Dans un communiqué publié par le porte-parole du nouveau dirigeant élu du pays, John Mahama, a déclaré que le président en consultation avec le Conseil d’État avait décidé que Mme Torkornoo serait suspendue pendant la durée de l’enquête. La commission d’enquête, composée de cinq membres, est dirigée par le juge de la Cour suprême Gabriel Pwamang. Les allégations spécifiques qu’elle examinait n’ont pas été rendues publiques pour l’heure.

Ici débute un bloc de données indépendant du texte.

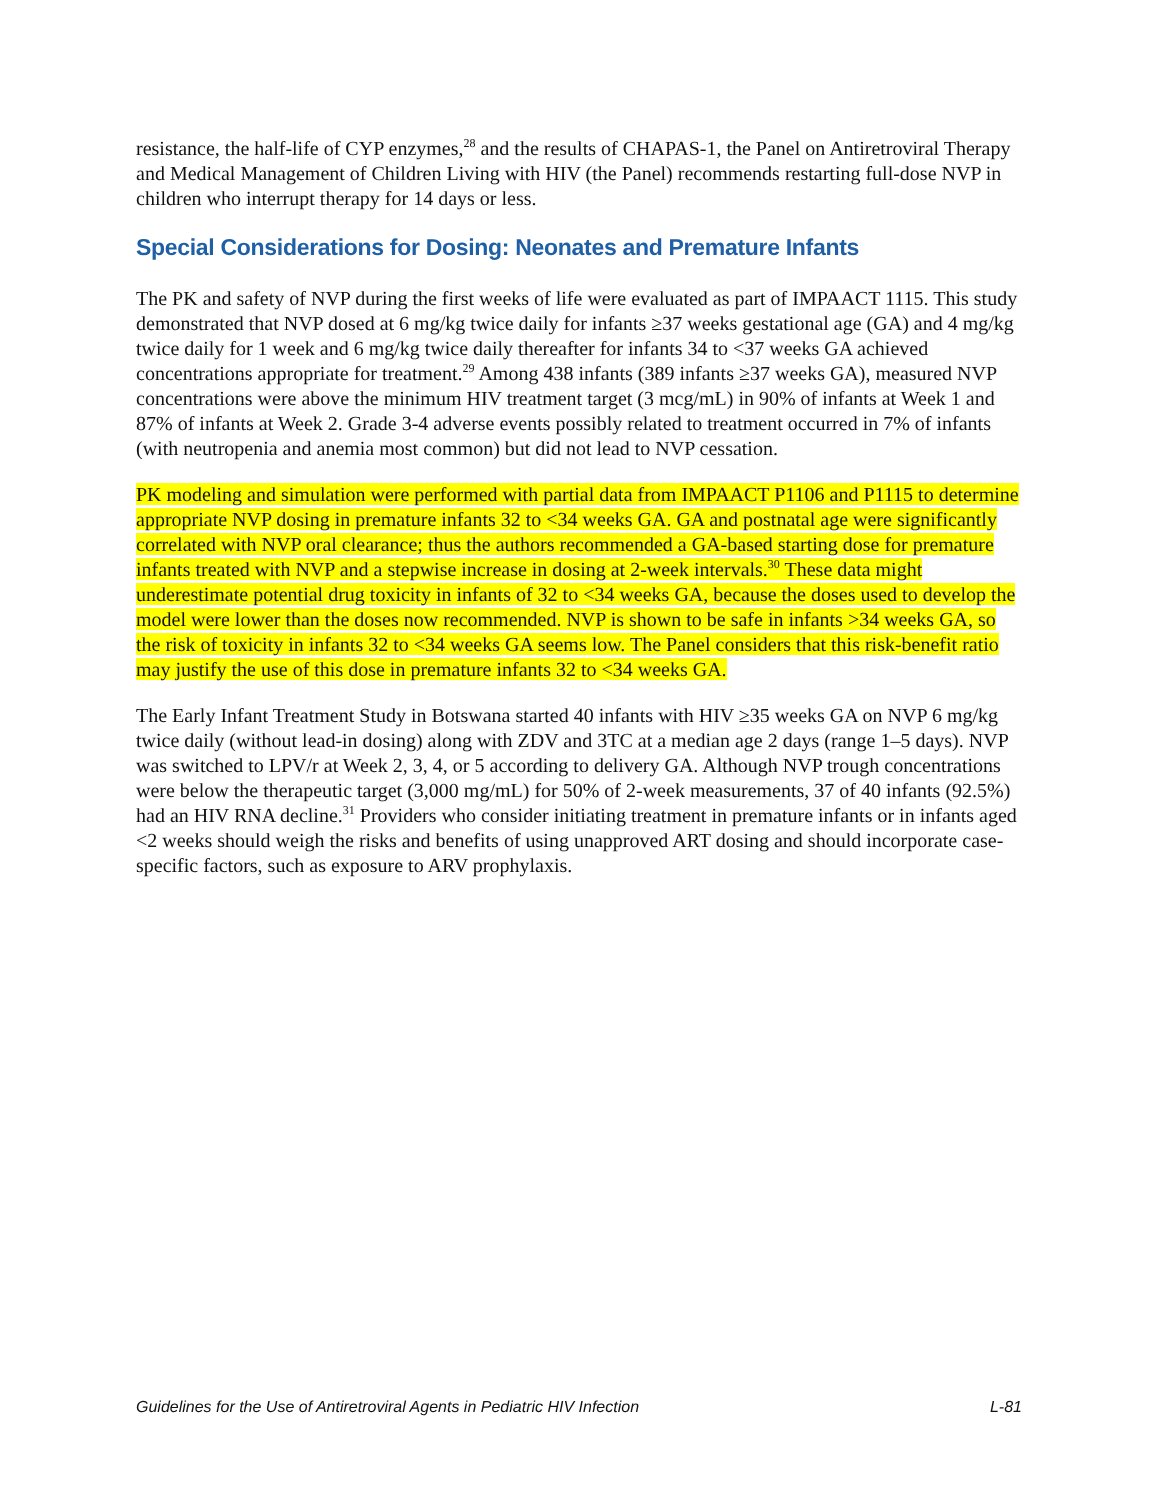resistance, the half-life of CYP enzymes,<sup>28</sup> and the results of CHAPAS-1, the Panel on Antiretroviral Therapy and Medical Management of Children Living with HIV (the Panel) recommends restarting full-dose NVP in children who interrupt therapy for 14 days or less.
Special Considerations for Dosing: Neonates and Premature Infants
The PK and safety of NVP during the first weeks of life were evaluated as part of IMPAACT 1115. This study demonstrated that NVP dosed at 6 mg/kg twice daily for infants ≥37 weeks gestational age (GA) and 4 mg/kg twice daily for 1 week and 6 mg/kg twice daily thereafter for infants 34 to <37 weeks GA achieved concentrations appropriate for treatment.<sup>29</sup> Among 438 infants (389 infants ≥37 weeks GA), measured NVP concentrations were above the minimum HIV treatment target (3 mcg/mL) in 90% of infants at Week 1 and 87% of infants at Week 2. Grade 3-4 adverse events possibly related to treatment occurred in 7% of infants (with neutropenia and anemia most common) but did not lead to NVP cessation.
PK modeling and simulation were performed with partial data from IMPAACT P1106 and P1115 to determine appropriate NVP dosing in premature infants 32 to <34 weeks GA. GA and postnatal age were significantly correlated with NVP oral clearance; thus the authors recommended a GA-based starting dose for premature infants treated with NVP and a stepwise increase in dosing at 2-week intervals.<sup>30</sup> These data might underestimate potential drug toxicity in infants of 32 to <34 weeks GA, because the doses used to develop the model were lower than the doses now recommended. NVP is shown to be safe in infants >34 weeks GA, so the risk of toxicity in infants 32 to <34 weeks GA seems low. The Panel considers that this risk-benefit ratio may justify the use of this dose in premature infants 32 to <34 weeks GA.
The Early Infant Treatment Study in Botswana started 40 infants with HIV ≥35 weeks GA on NVP 6 mg/kg twice daily (without lead-in dosing) along with ZDV and 3TC at a median age 2 days (range 1–5 days). NVP was switched to LPV/r at Week 2, 3, 4, or 5 according to delivery GA. Although NVP trough concentrations were below the therapeutic target (3,000 mg/mL) for 50% of 2-week measurements, 37 of 40 infants (92.5%) had an HIV RNA decline.<sup>31</sup> Providers who consider initiating treatment in premature infants or in infants aged <2 weeks should weigh the risks and benefits of using unapproved ART dosing and should incorporate case-specific factors, such as exposure to ARV prophylaxis.
Guidelines for the Use of Antiretroviral Agents in Pediatric HIV Infection L-81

Le porte-parole de la présidence, Felix Kwakye Ofosu, explique que la suspension de la présidente de la Cour suprême était immédiate. La source affirme qu’elle resterait en vigueur jusqu’à la fin des enquêtes. En fait, Mme Torkornoo, 61 ans, a été nommée en juin 2023. Elle était devenant le quinzième président de la Cour suprême du Ghana. Elle est la troisième femme à occuper ce poste.
Au Ghana, M. Mahama, qui a pris ses fonctions en janvier, a promis une vaste campagne de répression de la corruption dans le pays. Dans ce pays, c’est la première fois qu’un président de la Cour suprême en exercice fait l’objet d’une enquête officielle dans le cadre d’une procédure constitutionnelle.